As Will points out, D-score changes between 2012 and 2013 were not too dramatic. Simone’s 2013 D-score was 0.8 lower than Gabby’s 2012 D-score, and while some of that can be attributed to the lowering of the Amanar by 0.2 and changes in connection value on beam that led to lower difficulty scores, it doesn’t account for all of it. Gabby is quite likely still coming out on top in difficulty compared to first-year-senior Simone.

Even if you plug Gabby’s 2012 routines into the somewhat harsher 2013 code, she still comes out ahead of Simone on difficulty by a single tenth.

The more significant change between 2012 and 2013 came not in D score but in E score. The average four-event execution score in the 2012 Olympic all-around final was a whopping 1.540 higher than it was in the all-around final at world championships the following year. The execution scores at the 2012 Olympics were comically high, and the traditional post-Olympic crackdown (in more ways than one…) rendered the 2013 numbers quite a bit lower for all athletes. In 2012, it was still possible for the best athletes to get a 9 in execution, even on non-vault events. By 2013, 8.6 had become an amazing E score.

Now, you can’t necessary attribute this entire 1.540 difference to changes in execution judging. We’d expect the overall quality of routines in an Olympic year to be higher than the quality of routines in the year after the Olympics, when many of the best athletes of the era are taking naps or dancing with various stars or learning about hair extensions. Some of this difference is simply that…the athletes in 2013 weren’t as good as a group. But it’s indisputable that the execution evaluation in 2013 was also much harsher than in 2012.

Aliya Mustafina is a very helpful example in this regard since she competed the all-around throughout both the 2012 and 2013 competitions and found her average all-around execution total in 2013 about 1.2 lower than it was in 2012, with her “hit day” execution score around 0.9 or 1.0 lower. Not quite the whole 1.5, but certainly a large and significant difference.

What I’m saying is, it’s possible to get Simone there. Barely. And only by taking the high end of that 1.5 execution difference and making a Simone-favored assumption or two about difficulty and routine composition. Then, you could account for that two-point difference between Gabby 2012 and Simone 2013.
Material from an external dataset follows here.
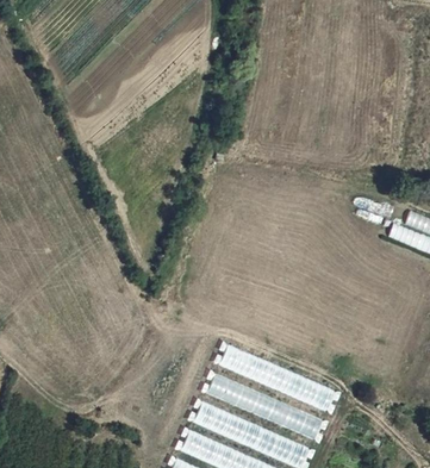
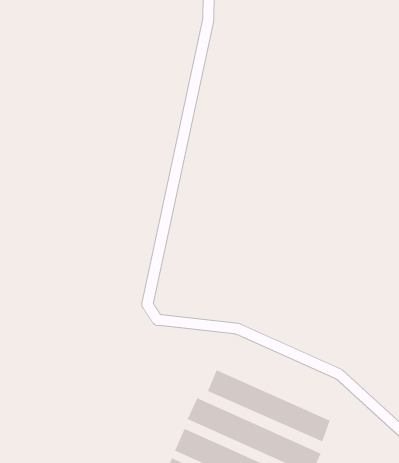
building: [223,347,337,412] -> none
Which is why I’d agree with the assessment that it’s a reach. You have to make the most charitable assumptions in favor of Simone to get there, and therefore can’t make the offhand claim that Simone would have won the London all-around, even at her 2013 level.

But at the same time, it’s not a totally preposterous notion. Simone 2013 against Gabby 2012 would have been close. It would have been an any-given-meet prospect depending on whether Gabby showed up with her best gymnastics or not. In the 2012 all-around final, she showed up with her best gymnastics.

What has been helpful in going back and watching these Simone routines from 2013 is the reinforcement of just how much she improved from 2013 to 2015/2016. In 2013, we see a gymnast who is still pretty scrappy in the form department, with more leg separations on bars, not hitting most of her leap positions. It’s someone who would not have defeated a number of other top gymnasts from other eras, probably including Gabby Douglas. This isn’t the “winning both the D score and E score competitions” Simone that we would come to know shortly.

Because Simone’s results have been constant for the last 7ish years, we casually tend to assume that the gymnast herself has been a constant as well. She hasn’t.